Wer immer noch nicht begriffen hat, dass es hier nicht um die Interessen der Angler oder das stärken des Angelns in Deutschland geht, sondern da schlichte monetäre Interessen das Tun leiten, der Kampf um Macht, Kohle, Pfründe und persönliche Eitelkeiten, der glaubt auch noch an Weihnachtsmann und Osterhasen...

Leute, wacht endlich auf!!!!!

*Bringt entweder über eure Vereine die Verbände zu einem vernünftigen Handeln im Sinne der Angler!! 

Oder tretet mit euren Vereinen aus solch unfähigen Verbänden aus!!! 

Aus VDSF-Verbänden für deren anglerfeindliche Grundeinstellung. 

Aus den DAV-Verbänden, weil die sich am Nasenring in den VDSF ziehen lassen*


----------



## wolkenkrieger (27. November 2011)

*AW: Fusion: Aktueller Stand nach den Versammlungen bei VDSF und DAV*



Thomas9904 schrieb:


> Weil die sonst nach dem seltsamen Übertritt nach der Wende (man munkelt da ja auch von damaligen Geldflüssen) sonst direkt wieder zum DAV gewechselt wären



Aha ... und der VDSF hat es in 20 Jahren also nicht geschafft, seine Ränkespiele auch auf den VDSF-MeckPom auszudehnen?

Man hat also 20 Jahre lange befürchtet, MeckPom würde wieder zum DAV wechseln und die deswegen in Ruhe gelassen?

Was bitte hätte dann jeden anderen VDSF-LV daran gehindert, auch aus dem VDSF aus zu treten?

@Ralle

Wenn es tatsächlich eine strategische Entscheidung gewesen ist, dann muss ich feststellen, dass die Strategie entweder gescheitert ist oder aber die Möglichkeiten des VDSF-Bund doch zumindest so sehr beschränkt sind, dass sich 20 Jahre lang eine Idiologie im Strategiepartner halten konnte, die ja nun offensichtlich nicht zu den üblichen Gepflogenheiten des VDSF passen.


----------



## Thomas9904 (27. November 2011)

*AW: Fusion: Aktueller Stand nach den Versammlungen bei VDSF und DAV*

Du denkst - warum auch immer - immer noch, dass Funktionäre und Verbände (VDSF wie DAV) etwas positives für Angler erreichen wollen.

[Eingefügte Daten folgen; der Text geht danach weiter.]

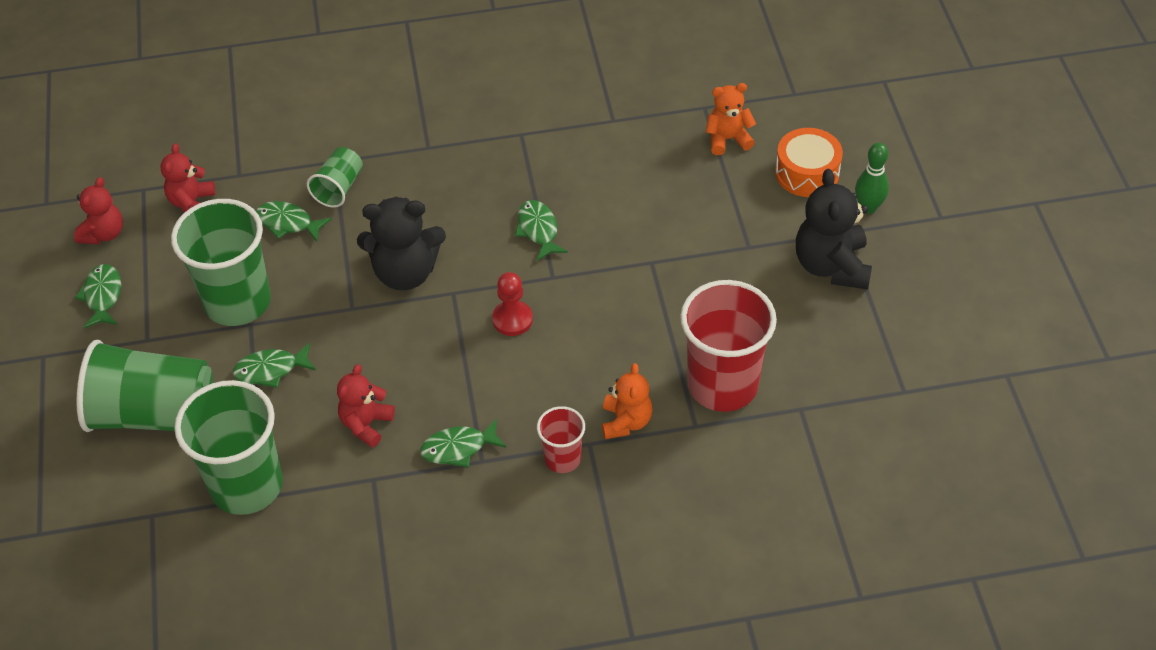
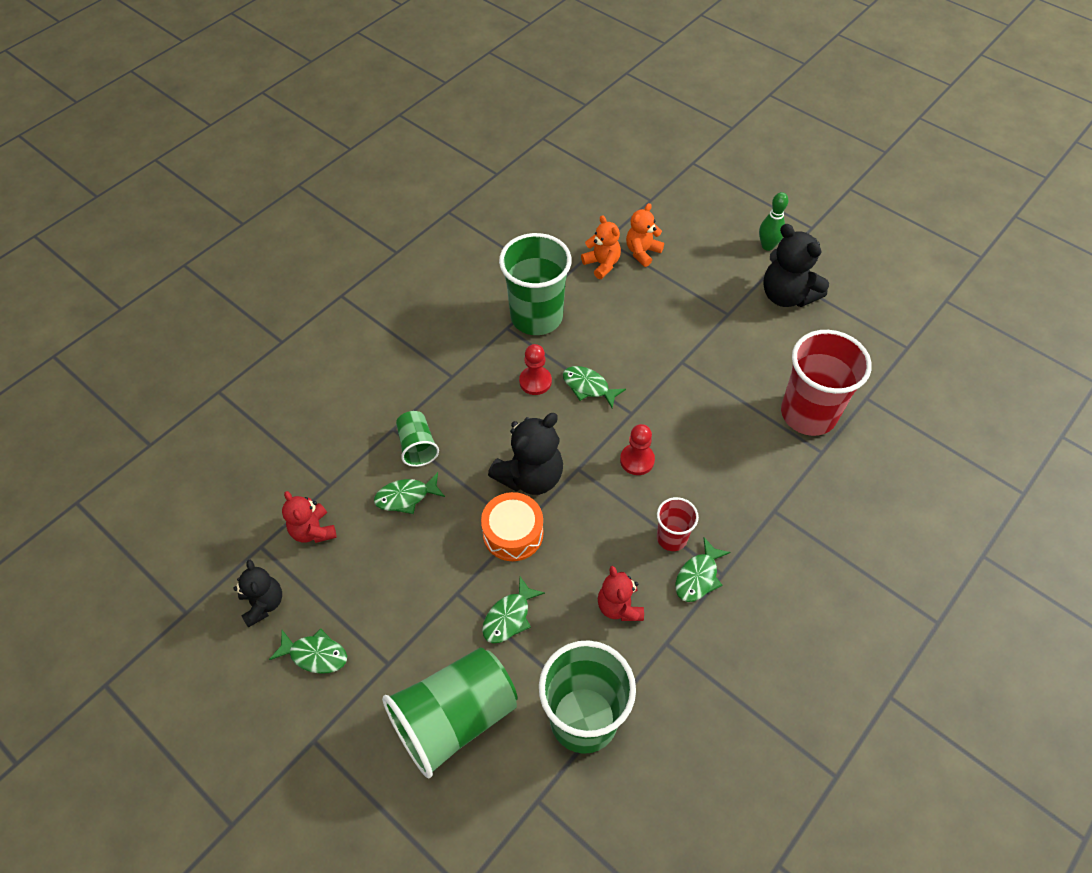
camera: 40 degrees left, 5 degrees up
(103, 296) = (315, 654): green fish -> green fish turned 150 degrees clockwise
(104, 233) = (263, 603): red teddy bear -> black teddy bear
(237, 301) = (429, 583): green cup -> green cup (536, 317)
(495, 196) = (535, 381): none -> red pawn
(562, 458) = (769, 533): red cup -> red cup (672, 538)
(626, 422) = (780, 479): orange teddy bear -> orange teddy bear (602, 264)
(807, 173) = (711, 245): orange drum -> orange drum (513, 533)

*Nein, da geht es schlicht um Kohle, Macht, Pfründe und persönliche Eitelkeiten - und eben nicht um Angler oder das Angeln!!!*

Die Landesverbände wollen einen möglichst schwachen Bundesverband, möglichst preisgünstig, statt einen starken, der eine klare Richtung vorgibt.

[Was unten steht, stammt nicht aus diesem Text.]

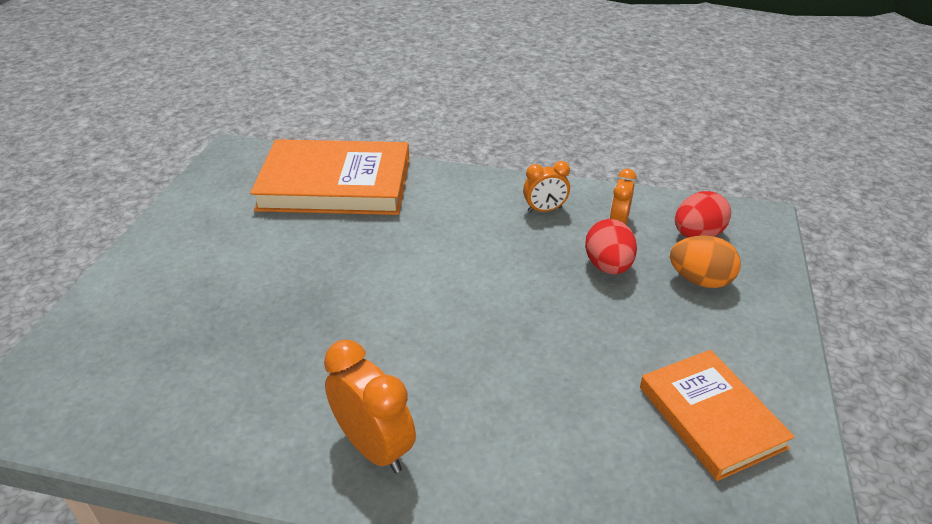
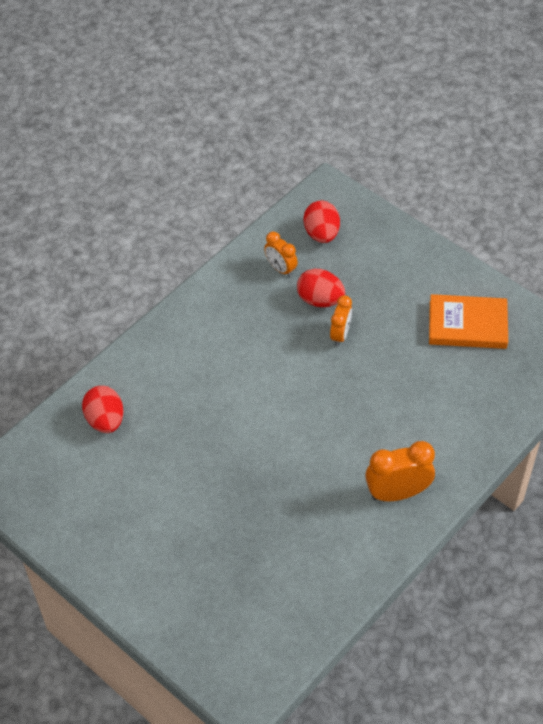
camera: 60 degrees left, 15 degrees up
(335, 184) = (105, 420): orange book -> red egg
(544, 210) = (236, 302): orange clock -> orange clock (340, 335)
(700, 280) = (364, 261): orange egg -> none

Und ja, solange der eine Landesverband den andern in Ruhe lässt und eine Nichteinmischung der Bundesverbände sichergestellt wird, solange hackt keine Krähe (Landesverband) der anderen ein Auge aus - egal wie uneinig sich diese angelpolitisch sind!!!

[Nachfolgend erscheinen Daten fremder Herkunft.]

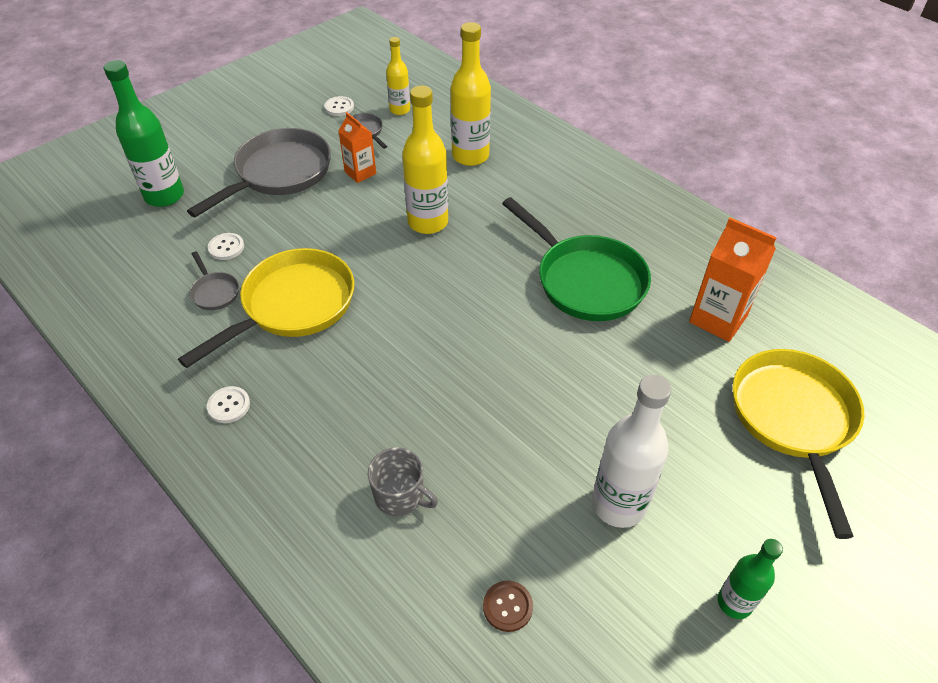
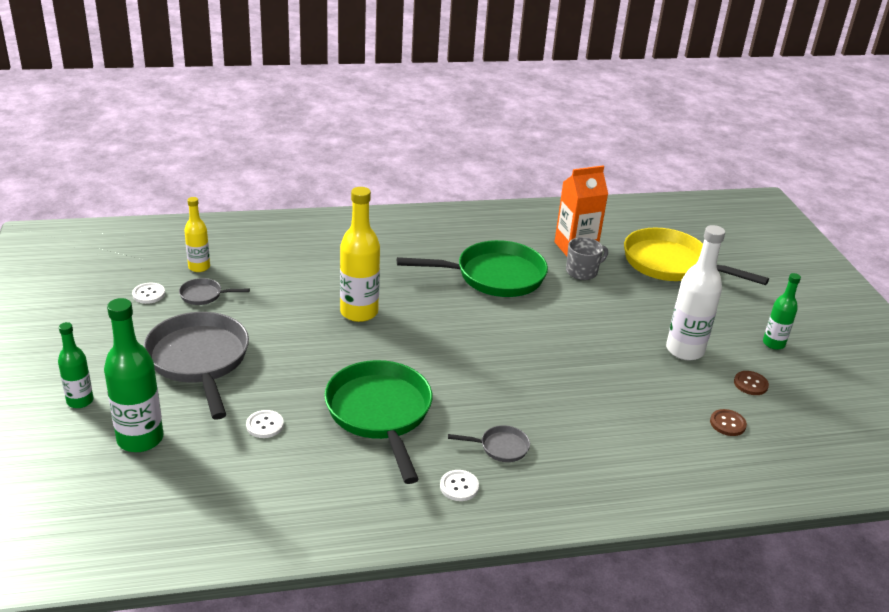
camera: 60 degrees left, 15 degrees down
(186, 147) = (80, 401): none -> green bottle
(214, 292) = (316, 451): grey pan -> grey pan (500, 447)
(292, 306) = (380, 414): yellow pan -> green pan
(360, 173) = (256, 319): orange carton -> none
(400, 496) = (614, 433): grey mug -> grey mug (582, 272)
(470, 156) = (305, 261): yellow bottle -> none
(614, 605) = (750, 384): none -> brown button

Da tun sich dann sogar Brandenburger DAV-Funktionäre mit einer sehr liberalen Grundeinstellung zum Angeln zusammen mit den VDSF-Bayern mit ihrer sehr restriktiven Grundhaltung..

Dass da keine angelpoltische Gemeinsamkeit zwischen diesen beiden Verbänden da ist, sollte nun wirklich jeder erkennen können.

Und daraus resultierend auch, dass es dabei nicht um Angler und deren Interessen oder das Angeln in Deutschland geht. 

Sondern dass die berechtigten Interessen der Angler und das Ansehen des Angelns insgersamt geopfert werden dafür, dass weiterhin die Macht in den Landesverbänden bleibt.............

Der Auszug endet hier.